**Ketentuan Tugas:**
Lanjutkan makalah tentang metode kisah dalam pendidikan Islam di bawah ini, mulai tepat setelah kalimat terakhirnya.

Metode Pendidikan Special
“Metode Kisah”
(QS. Al-A’raf 176)
Muthoharoh
NIM. (2117357)
JURUSAN PENDIDIKAN AGAMA ISLAM
FAKULTAS TARBIYAH DAN ILMU KEGURUAN
INSTITUT AGAMA ISLAM NEGERI (IAIN) PEKALONGAN
2018
KATA PENGANTAR
Assalamualikum
Wr. Wb.
Puji syukur
saya panjatkan kehadirat Allah atas curahan rahmat dan karunia-Nya, sholawat
dan salam semoga tetap terlimpahkan kepada Rasulullah Muhammad SAW beserta
keluarga. Amin
Adapun
makalah Hadits Tarbawi ini sebagai bentuk pelaksanaan tugas makalah kelompok
tahun 2018/2019. Makalah ini berisi tentang “Metode Kisah” yang akan dibahas
pada tiap-tiap halamannya. Sehingga, dengan makalah ini pembaca diharapkan
dapat lebih memahami materi tersebut.
Kami
mengakui bahwa dalam penyusunan makalah ini tidak dapat diselesaikan sendirian,
namun banyak pihak yang telah membantu dalam penyelesaian makalah ini. Oleh
karena itu, saya mengucapkan terimakasih kepada:
-Bapak
Dr, H. Ade Dedi Rohayana, M. Ag selaku Rektor I IAIN Pekalongan
-Bapak
Muhammad Hufron, M.S.I selaku dosen
pengampu mata kuliah Tafsir Tarbawi.
Semoga mereka
mendapatkan imbalan dari-Nya. Dalam penyusunan makalah ini penyusun menyadari
bahwa makalah ini masih jauh dari kesempurnaan, untuk itu kami mengharapkan
kritik dan saran guna perbaikan dimasa mendatang.
Wassalamualaikum Wr.Wb.
Pekalongan, 19 Oktober 2018
Penulis
BAB I
PENDAHULUAN
A.
Latar Belakang
Semakin berkembangnya dunia dari tahun-ketahun mengakibatkan banyak
perubahan dalam diri dunia Islam. Baik dari segi agama, pendidikan, politik dan
seterusnya. Terutama dalam bidang pendidikan, akibat adanya sikap serba boleh
dan pemenjaan dari orang tua, banyak anak-anak terjerumus pada pergaulan yang
mengabaikan syari'at. Banyak kaum wanita melupakan fitrohnya sebagai seorang
ibu yang berkewajiban mendidik putra-putrinya. Sehingga mengakibatkan dunia
anak sia-sia. Pemberian andel yang cukup banyak dalam kesia-siaan trsebut
adalah metode pendidikan barat yang tampaknya telah menjadi kiblat pendidikan
kita. Sebenarnya islam mempunyai metode pendidikan yang sempurna kepada umat
manusia, terutama dalam bidang pendidikan. Oleh karena itu dalam makalah ini
kami akan sedikit membahas tentang metode-metode pendidikan dalam islam.

**Entri yang Tersedia:**
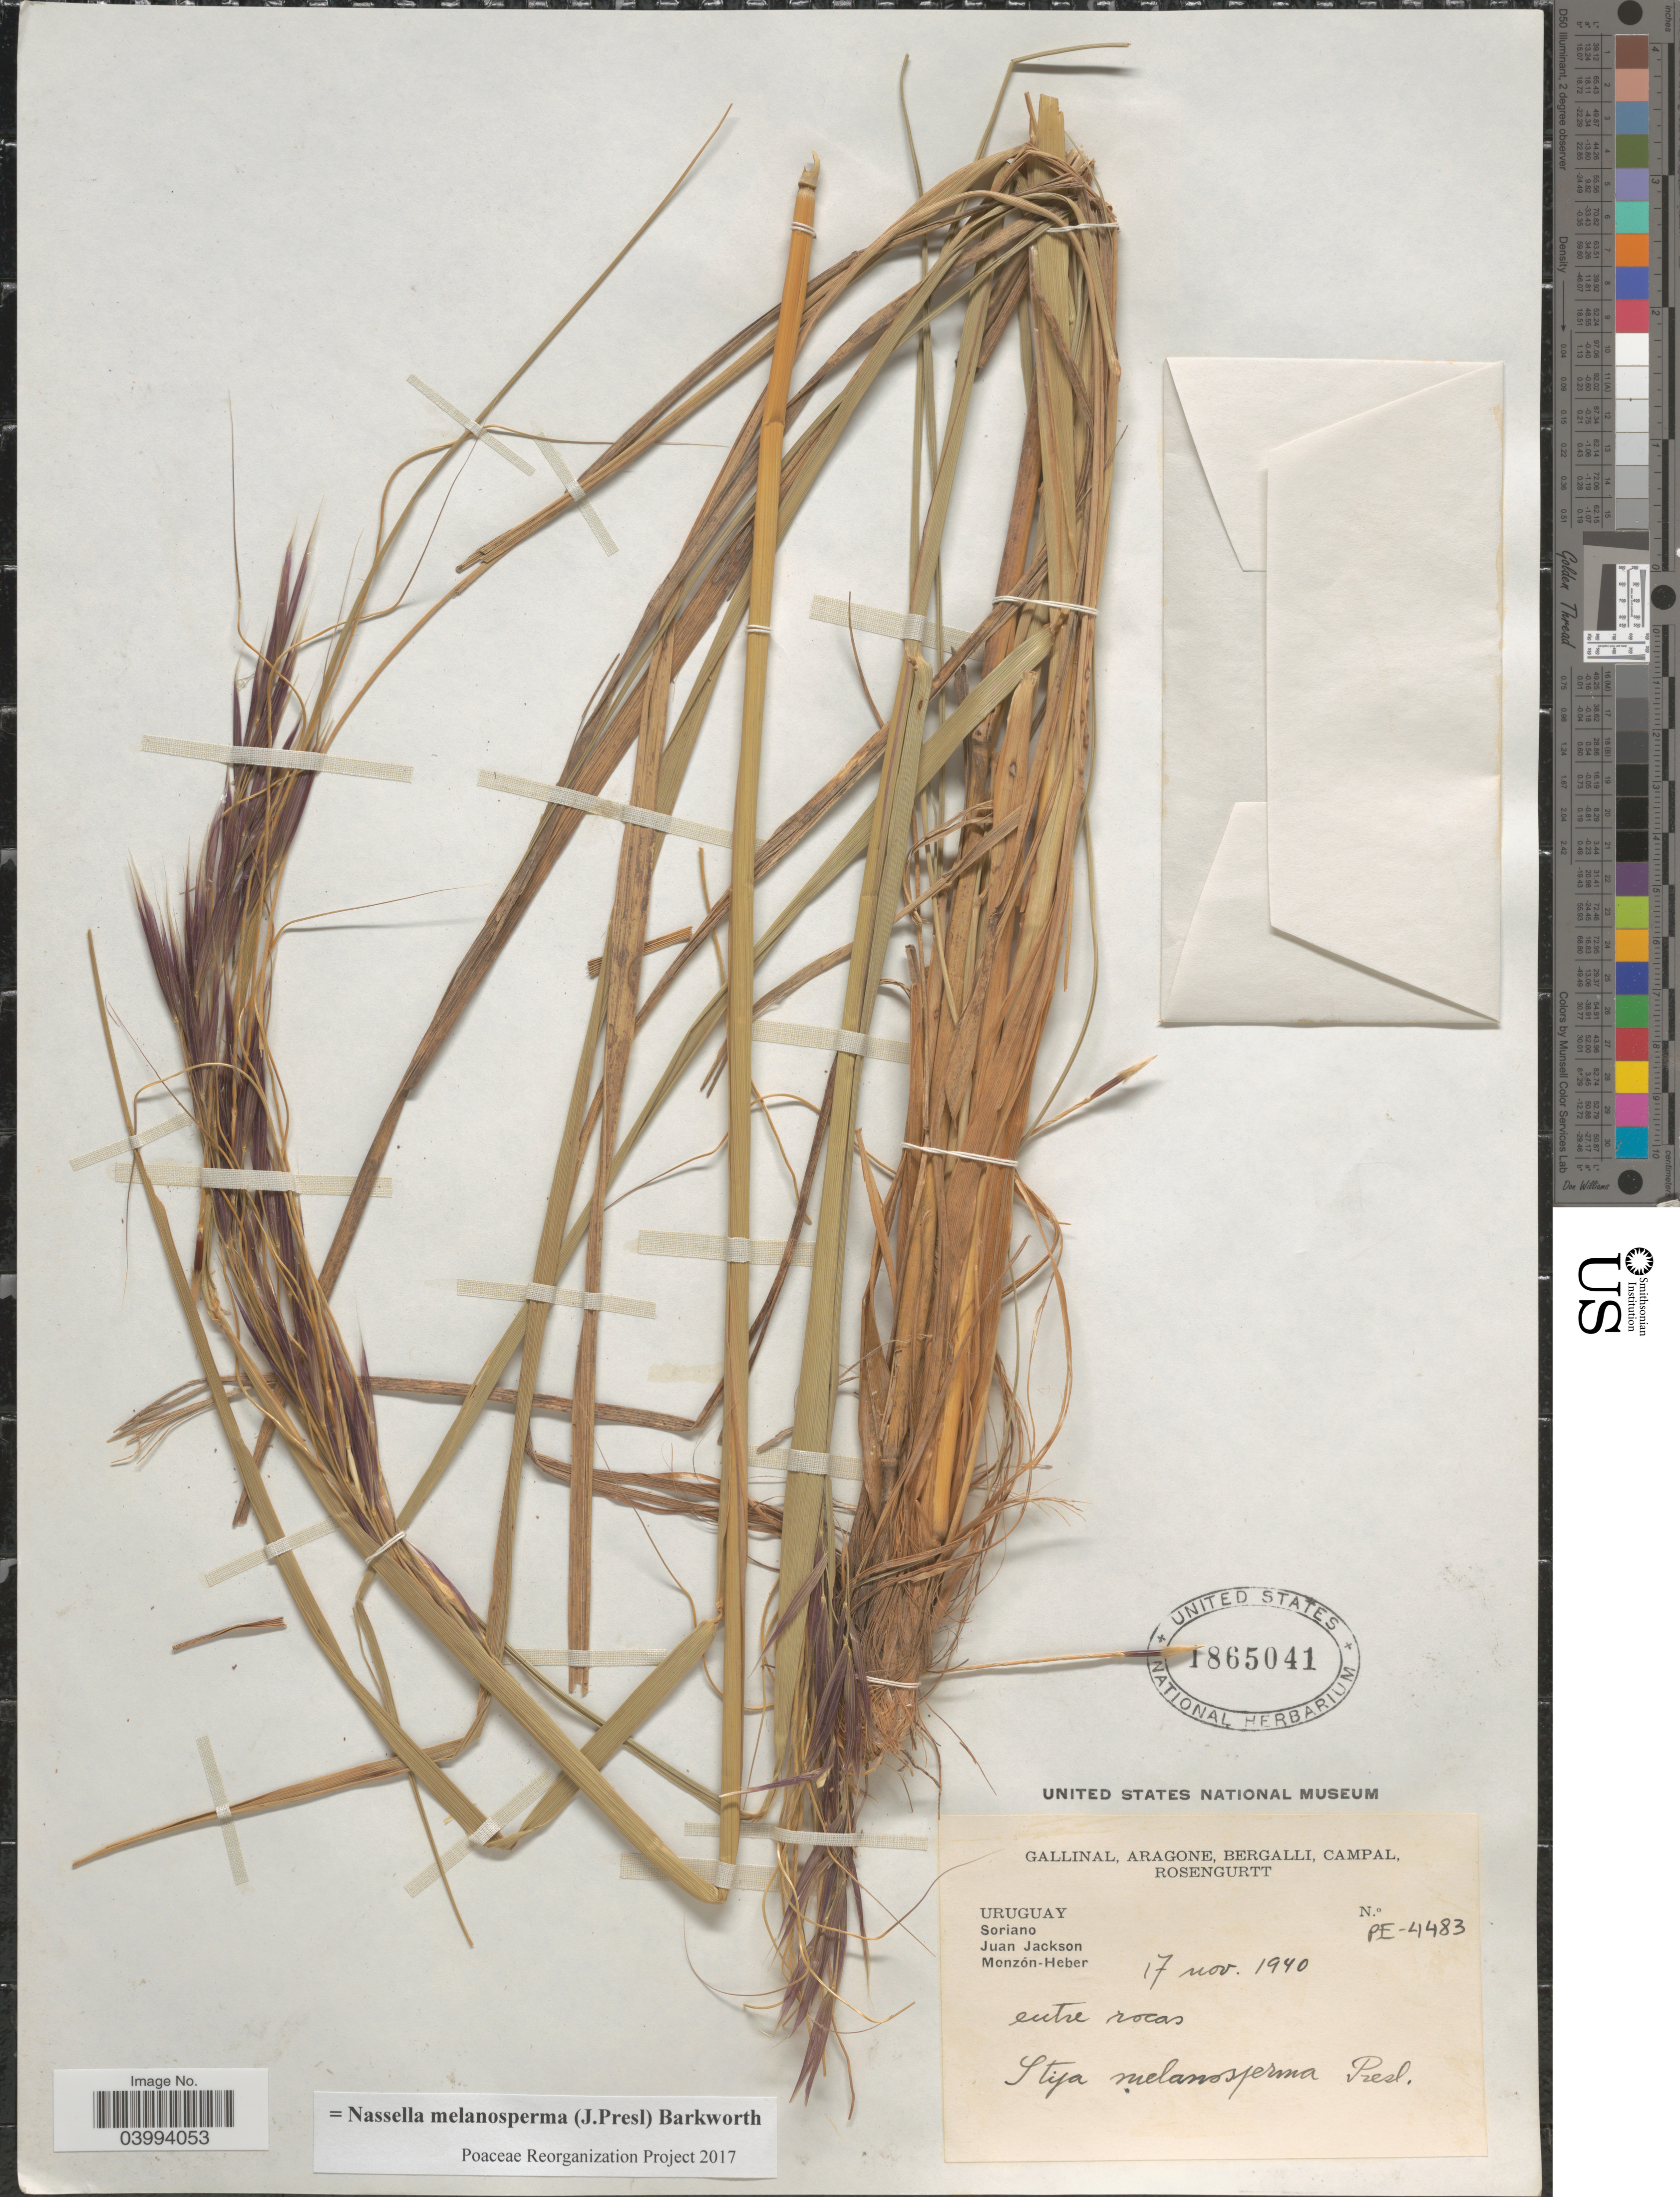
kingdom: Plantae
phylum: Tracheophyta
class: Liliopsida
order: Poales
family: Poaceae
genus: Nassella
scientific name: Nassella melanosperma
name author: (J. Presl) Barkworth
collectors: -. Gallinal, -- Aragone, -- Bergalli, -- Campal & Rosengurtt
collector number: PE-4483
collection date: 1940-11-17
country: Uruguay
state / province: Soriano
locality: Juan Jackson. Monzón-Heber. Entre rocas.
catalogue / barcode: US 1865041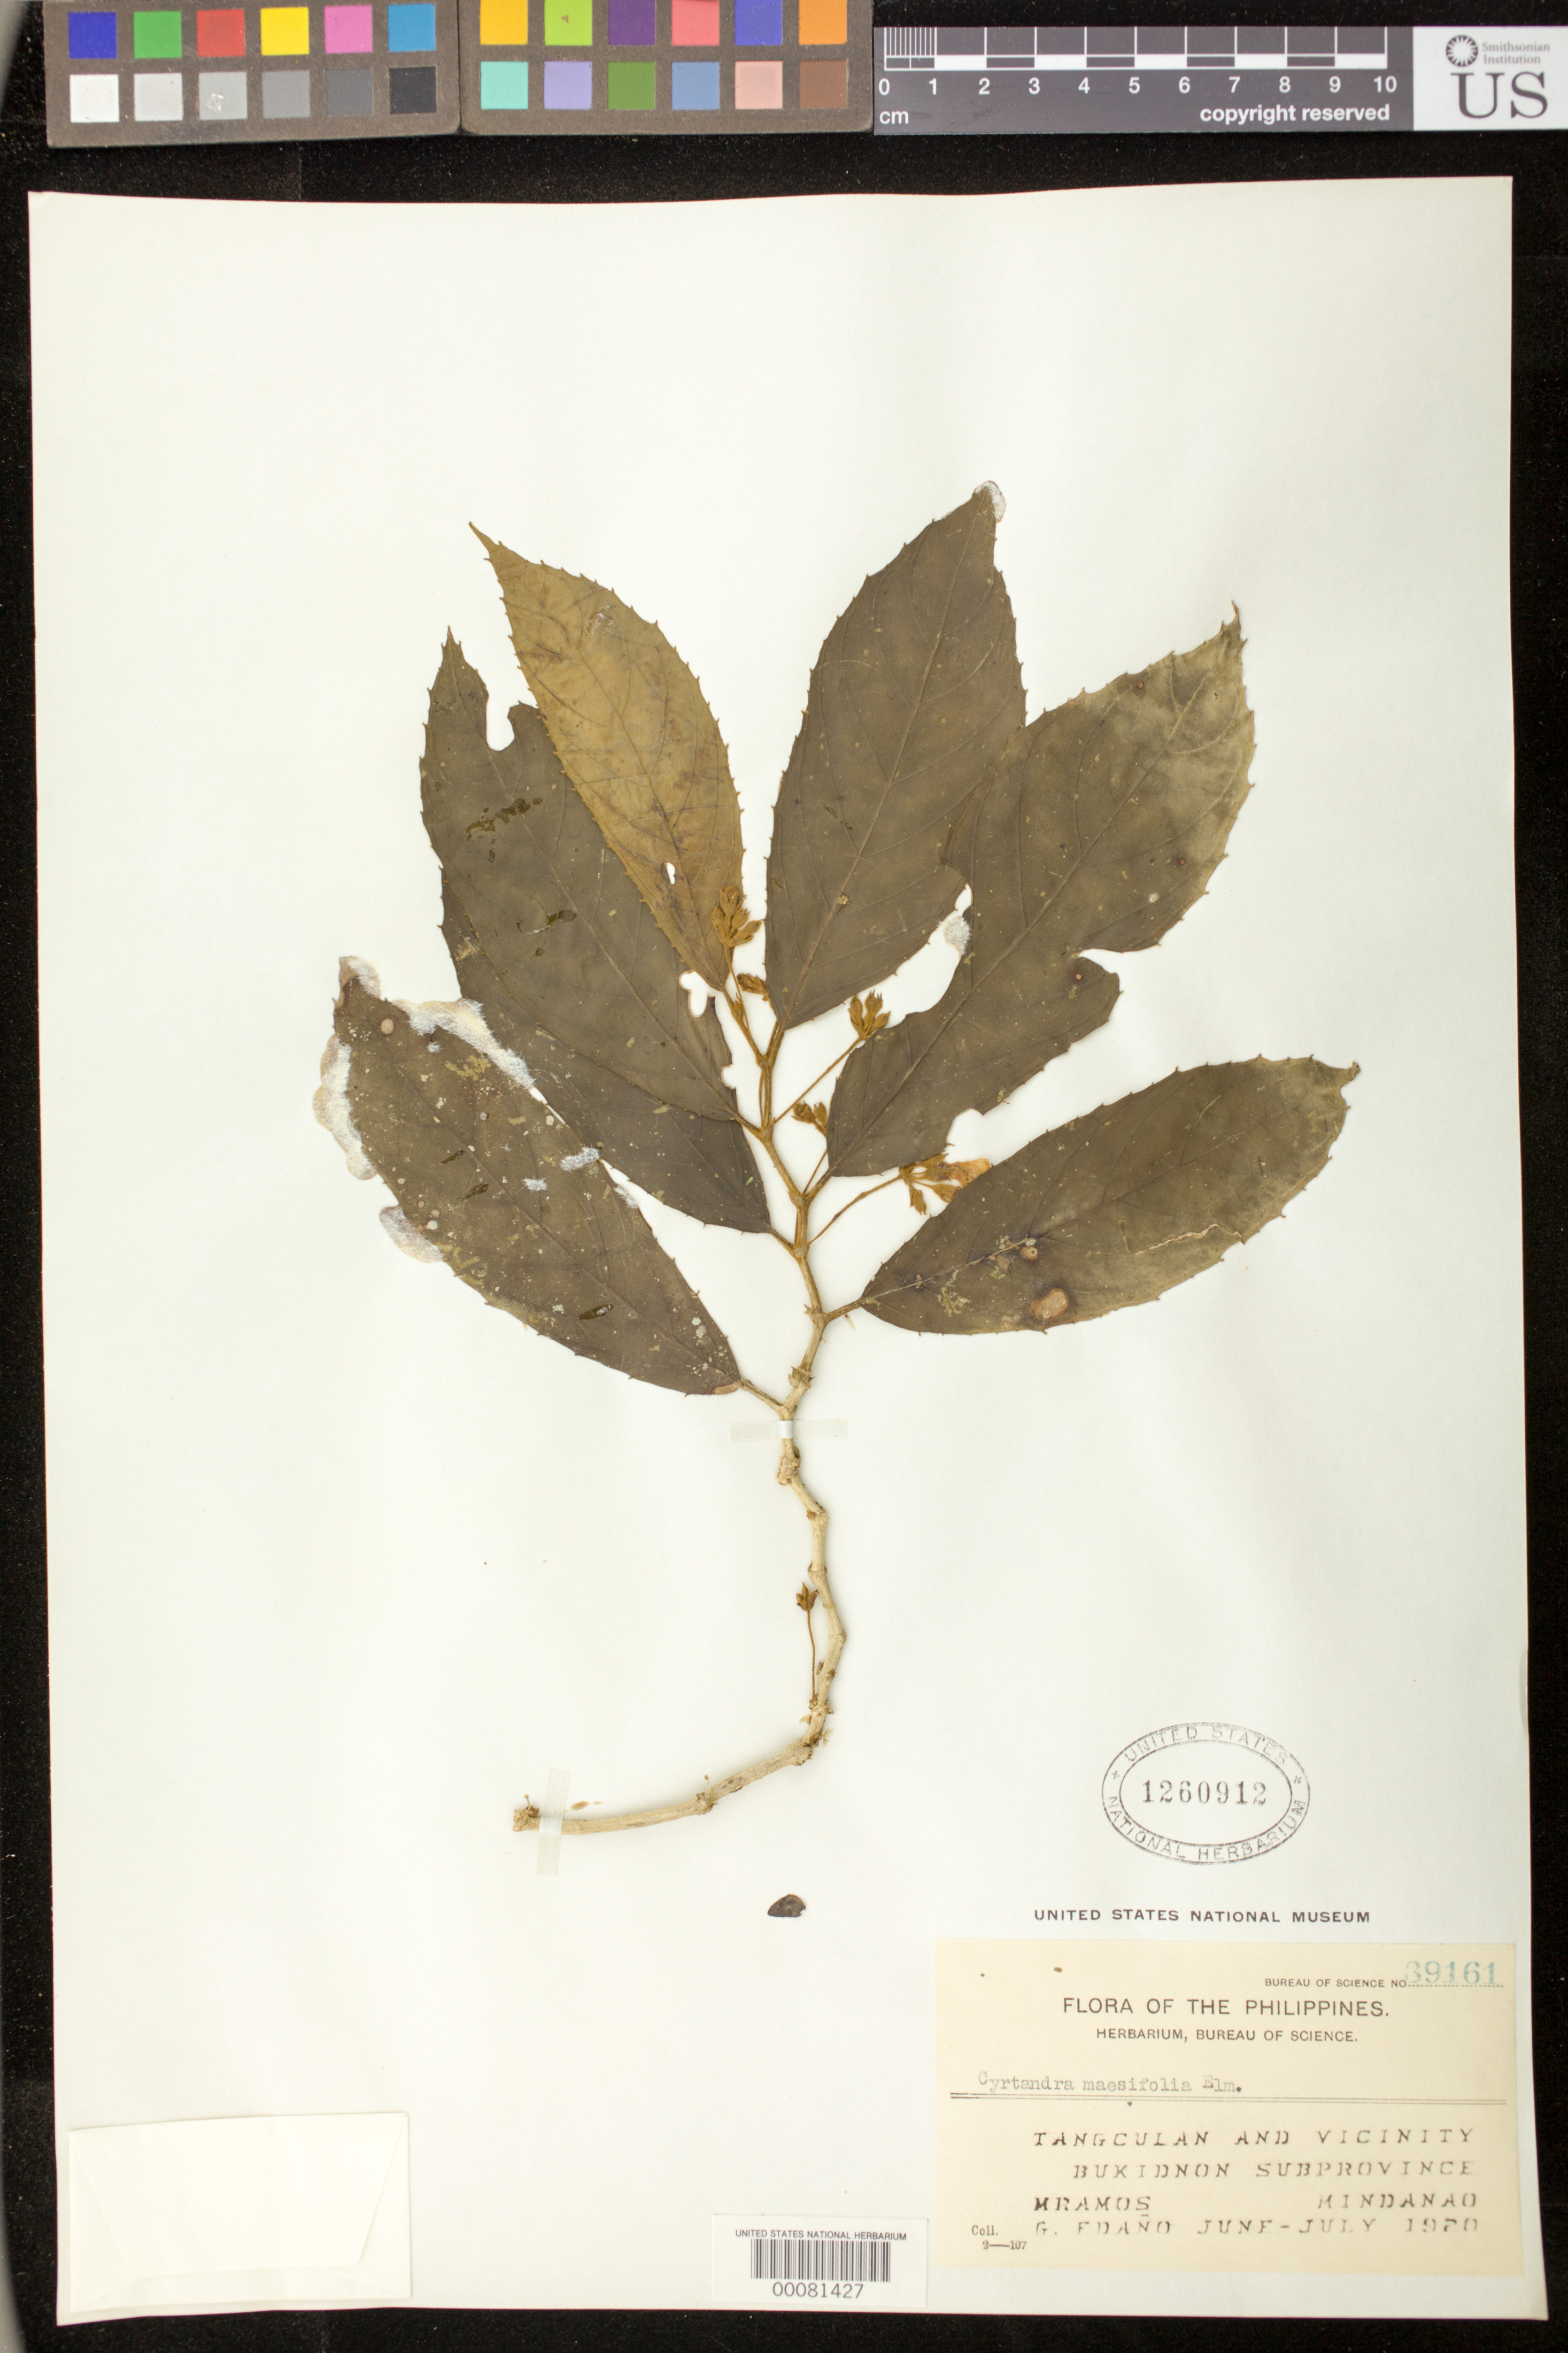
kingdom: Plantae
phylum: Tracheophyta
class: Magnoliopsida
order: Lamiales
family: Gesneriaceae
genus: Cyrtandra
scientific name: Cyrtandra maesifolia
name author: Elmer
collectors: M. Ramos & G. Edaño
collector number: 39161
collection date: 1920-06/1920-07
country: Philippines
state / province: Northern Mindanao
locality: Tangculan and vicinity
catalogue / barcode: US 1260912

**Hasil:**
B.
Rumusan Masalah
1.
Apa hakikat dari metode kisah?
2.
Apa dalil dan tafsir metode
kisah dalam Al-Qur’an?
3.
Apa aspek tarbawi dari metode kisah?
C.
Tujuan Makalah
1.
Mengetahui dan memahami hakikat metode kisah.
2.
Mengetahui dalil dan tafsir metode kisah dalam Al-Qur’an.
3.
Mengetahui dan memahami aspek tarbawi dari metode kisah.
BAB II
PEMBAHASAN
A.
Hakikat Metode Kisah
a.
Pengertian Kisah
Kisah
(al-qishshah) bermakna cerita (al-hadits), berita (khabar), bahan pembicaraan
(al-uhdutsah), tingkah (sya’n), dan keadaan (al-hal). Kisah Qur’ani atau kisah dalam
Al-Qur’an maksudnya adalah berita-berita Al-qur’an ihwal orang-orang terdahulu,
baik umat-umat maupun para Nabi yang telah lampau. Demikian juga, berita
mengenai peristiwa-peristiwa nyata dizaman dulu, yang memuat pelajaran dan
dapat diambil pelajaran bagi generasi yang datang setelahnya.[1]
b.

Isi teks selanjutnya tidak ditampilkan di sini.